- THE DATA
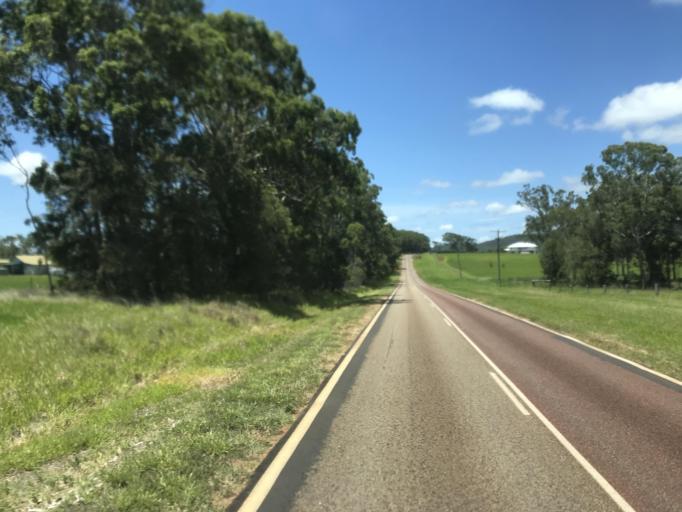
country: AU
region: Queensland
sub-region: Tablelands
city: Ravenshoe
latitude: -17.5189
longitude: 145.4516
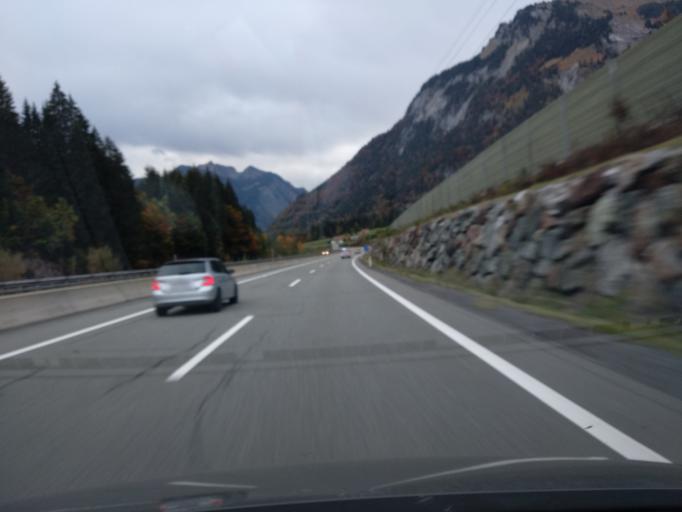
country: AT
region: Vorarlberg
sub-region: Politischer Bezirk Bludenz
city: Klosterle
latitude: 47.1277
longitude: 10.0396
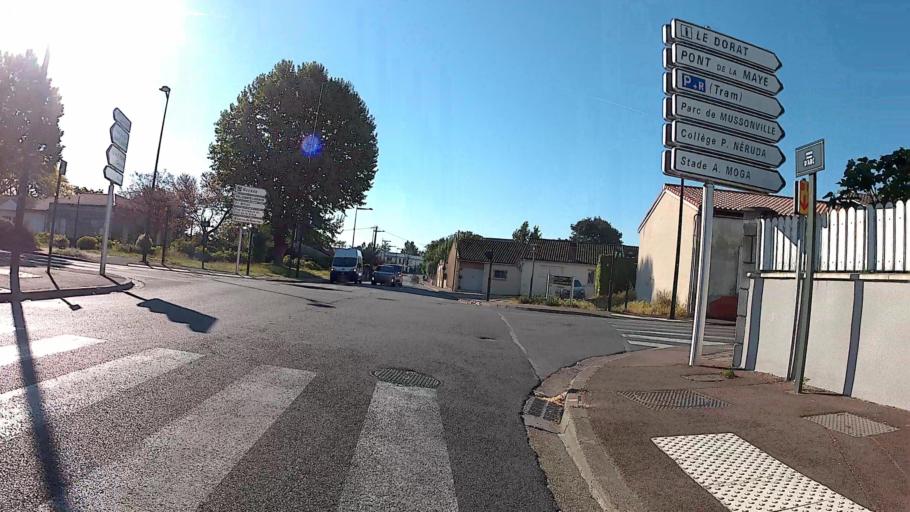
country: FR
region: Aquitaine
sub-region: Departement de la Gironde
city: Begles
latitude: 44.8004
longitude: -0.5433
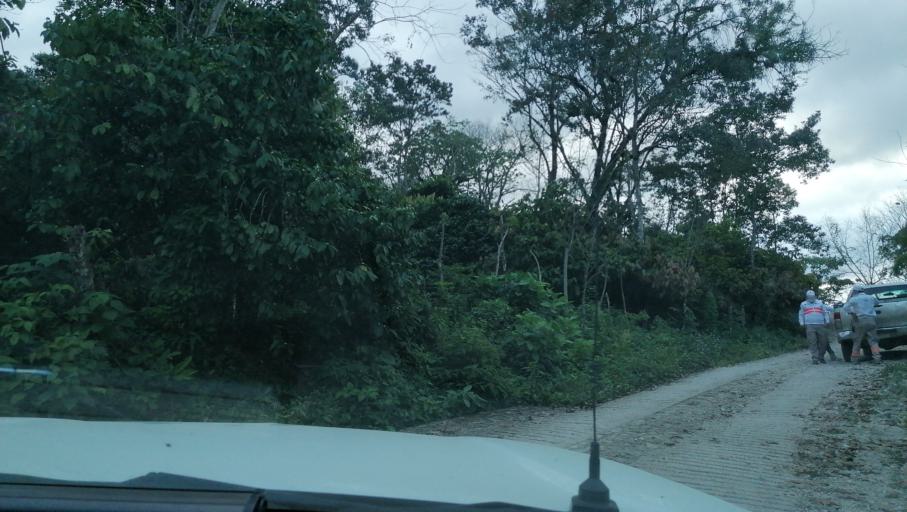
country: MX
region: Chiapas
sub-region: Francisco Leon
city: San Miguel la Sardina
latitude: 17.3104
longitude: -93.2666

- SET TASK
Render the listing above as a Markdown table with the columns "Row" and "Line," one line per row, skipping blank lines and omitting the pictures.

- IN RESPONSE
| Row | Line |
|---|---|
| 1 | country: AU |
| 2 | region: Queensland |
| 3 | sub-region: Tablelands |
| 4 | city: Ravenshoe |
| 5 | latitude: -17.5189 |
| 6 | longitude: 145.4516 |
| 7 | country: AT |
| 8 | region: Vorarlberg |
| 9 | sub-region: Politischer Bezirk Bludenz |
| 10 | city: Klosterle |
| 11 | latitude: 47.1277 |
| 12 | longitude: 10.0396 |
| 13 | country: FR |
| 14 | region: Aquitaine |
| 15 | sub-region: Departement de la Gironde |
| 16 | city: Begles |
| 17 | latitude: 44.8004 |
| 18 | longitude: -0.5433 |
| 19 | country: MX |
| 20 | region: Chiapas |
| 21 | sub-region: Francisco Leon |
| 22 | city: San Miguel la Sardina |
| 23 | latitude: 17.3104 |
| 24 | longitude: -93.2666 |